Rhode Island saw two very different outcomes from seat belt use this week. On Tuesday, March 9 a driver, who was involved in a single car crash, rolled his vehicle, was ejected and killed. On Thursday, March 11 a driver, who was struck from behind by another vehicle, rolled his vehicle and received only minor injuries is alive because he wore a seat belt.
Both vehicles were totaled. Both drivers had the same opportunity to buckle up. Only one driver chose to wear a seat belt and that might be because Rhode Island does not have a primary seat belt law.
“As a rollover survivor myself, I know what a life or death decision strapping a safety belt on can be,” said RIDOT Director Michael P. Lewis. “You never know what can happen when you get on the road. Wearing your seat belt is one simple step you can take to protect yourself and those who depend on you.”
Wearing a seat belt doesn’t just impact you. As seen in Thursday’s rear end crash, sometimes crashes occur without any actions of your own.
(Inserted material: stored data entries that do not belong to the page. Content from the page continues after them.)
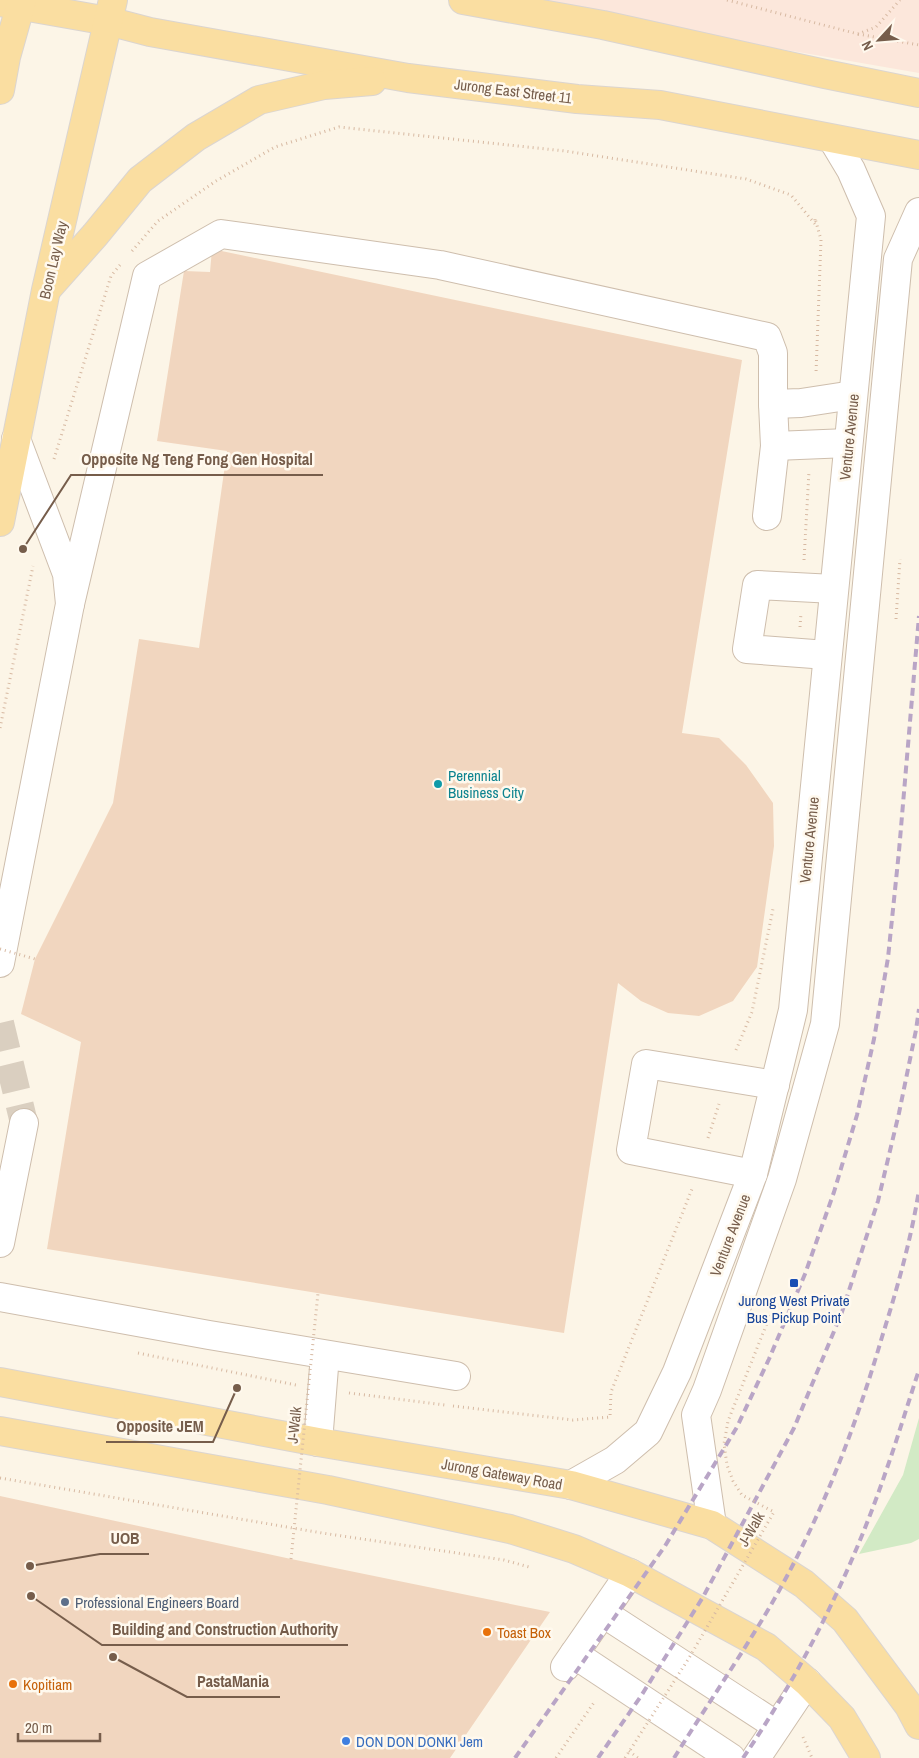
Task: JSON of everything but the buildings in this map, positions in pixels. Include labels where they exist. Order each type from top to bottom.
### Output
[{"type":"main road","points":[[463,0],[603,25],[919,93]]},
{"type":"main road","points":[[0,90],[14,3]]},
{"type":"main road","name":"Jurong East Street 11","points":[[14,3],[110,11],[150,32],[408,78],[577,99],[660,105],[919,156]]},
{"type":"main road","name":"Boon Lay Way","points":[[0,522],[46,290],[110,11]]},
{"type":"main road","points":[[46,290],[96,236],[140,180],[196,137],[259,100],[324,85],[408,78]]},
{"type":"main road","name":"Jurong Gateway Road","points":[[0,1382],[318,1442],[571,1485],[712,1525],[804,1584],[845,1620],[909,1706],[918,1722]]},
{"type":"main road","points":[[0,1431],[328,1490],[510,1529],[574,1549],[630,1573],[766,1647],[807,1682],[842,1718],[866,1758]]},
{"type":"street","name":"Venture Avenue","points":[[571,1485],[615,1460],[648,1432],[677,1372],[753,1174],[793,1010],[871,216],[851,170],[833,140]]},
{"type":"street","name":"Venture Avenue","points":[[712,1525],[696,1415],[707,1390],[782,1179],[825,1024],[898,259],[919,212]]},
{"type":"street","points":[[0,963],[70,604],[147,276],[221,234],[440,265],[767,337],[773,353],[775,446],[767,516]]},
{"type":"street","points":[[773,404],[816,401],[853,395]]},
{"type":"street","points":[[16,439],[67,574],[70,604]]},
{"type":"street","points":[[775,446],[848,443]]},
{"type":"street","points":[[828,655],[747,649],[757,585],[834,589]]},
{"type":"street","points":[[753,1174],[632,1150],[646,1064],[775,1085]]},
{"type":"street","points":[[0,1243],[24,1123]]},
{"type":"street","points":[[0,1297],[325,1355],[456,1376]]},
{"type":"street","points":[[318,1442],[325,1355]]},
{"type":"street","points":[[630,1573],[570,1661],[611,1678],[731,1758]]},
{"type":"street","points":[[603,1612],[777,1726]]},
{"type":"street","points":[[756,1758],[807,1682]]},
{"type":"path","points":[[728,0],[858,34],[919,45]]},
{"type":"path","points":[[858,34],[876,27],[900,0]]},
{"type":"path","points":[[129,255],[158,221],[216,181],[275,147],[339,127],[565,151],[746,179],[791,196],[815,224],[815,218],[821,240],[816,401]]},
{"type":"path","points":[[111,276],[123,262]]},
{"type":"path","points":[[798,653],[811,444]]},
{"type":"path","points":[[610,1417],[611,1392],[691,1192],[734,1055],[752,1012],[774,905]]},
{"type":"path","points":[[0,949],[35,959]]},
{"type":"path","name":"J-Walk","points":[[291,1559],[318,1293]]},
{"type":"path","name":"J-Walk","points":[[625,1758],[689,1658],[774,1512],[742,1495],[732,1481],[727,1465],[724,1444],[728,1420],[773,1308]]},
{"type":"path","points":[[0,1478],[322,1534],[504,1560],[533,1568]]},
{"type":"path","points":[[696,1644],[704,1649]]},
{"type":"path","points":[[556,1758],[611,1678]]},
{"type":"path","points":[[629,1751],[638,1758]]},
{"type":"shaded area","points":[[497,0],[919,0],[919,73]]},
{"type":"green space","points":[[919,1418],[919,1539],[911,1543],[859,1554],[903,1475]]},
{"type":"tunnel","points":[[0,1023],[24,1123]]},
{"type":"railway","points":[[515,1758],[665,1546],[737,1427],[769,1359],[805,1274],[834,1192],[857,1115],[874,1039],[888,958],[919,616]]},
{"type":"railway","points":[[598,1758],[641,1696],[703,1597],[794,1428],[842,1312],[878,1201],[899,1113],[919,1009]]},
{"type":"railway","points":[[674,1758],[754,1633],[784,1582],[833,1479],[859,1409],[888,1319],[908,1246],[919,1190]]},
{"type":"railway","points":[[743,1758],[765,1725],[806,1655],[842,1583],[873,1508],[919,1370]]},
{"type":"place","name":"Opposite Ng Teng Fong Gen Hospital","points":[[23,549]]},
{"type":"place","name":"Perennial Business City","points":[[438,784]]},
{"type":"place","name":"Jurong West Private Bus Pickup Point","points":[[794,1283]]},
{"type":"place","name":"Opposite JEM","points":[[237,1388]]},
{"type":"place","name":"UOB","points":[[30,1566]]},
{"type":"place","name":"Building and Construction Authority","points":[[31,1596]]},
{"type":"place","name":"Professional Engineers Board","points":[[65,1602]]},
{"type":"place","name":"Toast Box","points":[[487,1632]]},
{"type":"place","name":"PastaMania","points":[[113,1657]]},
{"type":"place","name":"Kopitiam","points":[[13,1684]]},
{"type":"place","name":"DON DON DONKI Jem","points":[[346,1741]]}]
In Rhode Island, children under 18 are required by law to wear their seat belts every time they get into a motor vehicle. Adults are as well, but drivers can only be cited for failure to wear a seat belt if they are pulled over for another offense. Seat belt use by occupants killed in cars is lower in Rhode Island (34%) than in the region (44%) and in the US overall (51%).
“Safety has always been the number one priority at RIDOT,” said Lewis. “Nationally the numbers are going down, but Rhode Island still has numbers that are too high.”
In the Ocean State seat belt usage numbers are stuck at 75%. Nationally, the average is 83%. A primary law has been shown to drive usage numbers up by at least 10 percent.
Car crashes are the leading cause of death for Hispanics birth to 34 years old and for African Americans birth to 14 years old. It is also the secondary leading cause of death for African Americans 15 to 24 years of age. Many of these deaths occurred because the driver or passenger was not wearing a seat belt.
Primary seat belt legislation has been introduced in the House by Representatives Douglas Gablinske, Raymond Gallison, and Roberto DaSilva, and in the Senate by Senators John Tassoni, Susan Sosnowski, and David Bates.